[BEGIN]

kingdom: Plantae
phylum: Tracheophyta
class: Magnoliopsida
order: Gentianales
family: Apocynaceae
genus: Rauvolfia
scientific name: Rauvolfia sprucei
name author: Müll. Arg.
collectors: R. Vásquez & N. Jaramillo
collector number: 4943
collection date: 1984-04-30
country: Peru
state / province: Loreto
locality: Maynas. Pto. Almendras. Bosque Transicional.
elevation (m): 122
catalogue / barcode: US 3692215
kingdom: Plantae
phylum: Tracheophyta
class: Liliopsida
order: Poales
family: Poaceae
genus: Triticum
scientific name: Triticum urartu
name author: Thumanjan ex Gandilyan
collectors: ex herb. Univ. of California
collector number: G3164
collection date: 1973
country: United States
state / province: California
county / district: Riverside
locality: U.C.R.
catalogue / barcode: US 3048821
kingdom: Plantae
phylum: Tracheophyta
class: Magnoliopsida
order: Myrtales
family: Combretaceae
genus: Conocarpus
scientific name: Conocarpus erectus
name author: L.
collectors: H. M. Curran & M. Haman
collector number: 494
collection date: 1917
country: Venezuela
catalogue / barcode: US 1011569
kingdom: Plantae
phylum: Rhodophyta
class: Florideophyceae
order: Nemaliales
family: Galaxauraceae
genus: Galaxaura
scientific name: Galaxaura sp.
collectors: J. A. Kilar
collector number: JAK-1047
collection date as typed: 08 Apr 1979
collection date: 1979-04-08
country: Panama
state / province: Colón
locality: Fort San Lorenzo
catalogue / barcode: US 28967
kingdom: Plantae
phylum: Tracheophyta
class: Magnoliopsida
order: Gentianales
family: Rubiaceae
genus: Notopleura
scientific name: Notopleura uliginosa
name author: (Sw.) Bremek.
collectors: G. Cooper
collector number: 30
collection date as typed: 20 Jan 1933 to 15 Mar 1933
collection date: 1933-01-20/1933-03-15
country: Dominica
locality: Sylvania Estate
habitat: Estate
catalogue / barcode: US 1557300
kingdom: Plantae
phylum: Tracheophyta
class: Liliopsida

[END]

> [Aim of the exercise] Convert the data from its first line through the line containing "scientific name: Galaxaura sp." into a JSON list of strings, with one string per line and blank lines omitted.

> [Exercise answer]
[
  "kingdom: Plantae",
  "phylum: Tracheophyta",
  "class: Magnoliopsida",
  "order: Gentianales",
  "family: Apocynaceae",
  "genus: Rauvolfia",
  "scientific name: Rauvolfia sprucei",
  "name author: Müll. Arg.",
  "collectors: R. Vásquez & N. Jaramillo",
  "collector number: 4943",
  "collection date: 1984-04-30",
  "country: Peru",
  "state / province: Loreto",
  "locality: Maynas. Pto. Almendras. Bosque Transicional.",
  "elevation (m): 122",
  "catalogue / barcode: US 3692215",
  "kingdom: Plantae",
  "phylum: Tracheophyta",
  "class: Liliopsida",
  "order: Poales",
  "family: Poaceae",
  "genus: Triticum",
  "scientific name: Triticum urartu",
  "name author: Thumanjan ex Gandilyan",
  "collectors: ex herb. Univ. of California",
  "collector number: G3164",
  "collection date: 1973",
  "country: United States",
  "state / province: California",
  "county / district: Riverside",
  "locality: U.C.R.",
  "catalogue / barcode: US 3048821",
  "kingdom: Plantae",
  "phylum: Tracheophyta",
  "class: Magnoliopsida",
  "order: Myrtales",
  "family: Combretaceae",
  "genus: Conocarpus",
  "scientific name: Conocarpus erectus",
  "name author: L.",
  "collectors: H. M. Curran & M. Haman",
  "collector number: 494",
  "collection date: 1917",
  "country: Venezuela",
  "catalogue / barcode: US 1011569",
  "kingdom: Plantae",
  "phylum: Rhodophyta",
  "class: Florideophyceae",
  "order: Nemaliales",
  "family: Galaxauraceae",
  "genus: Galaxaura",
  "scientific name: Galaxaura sp."
]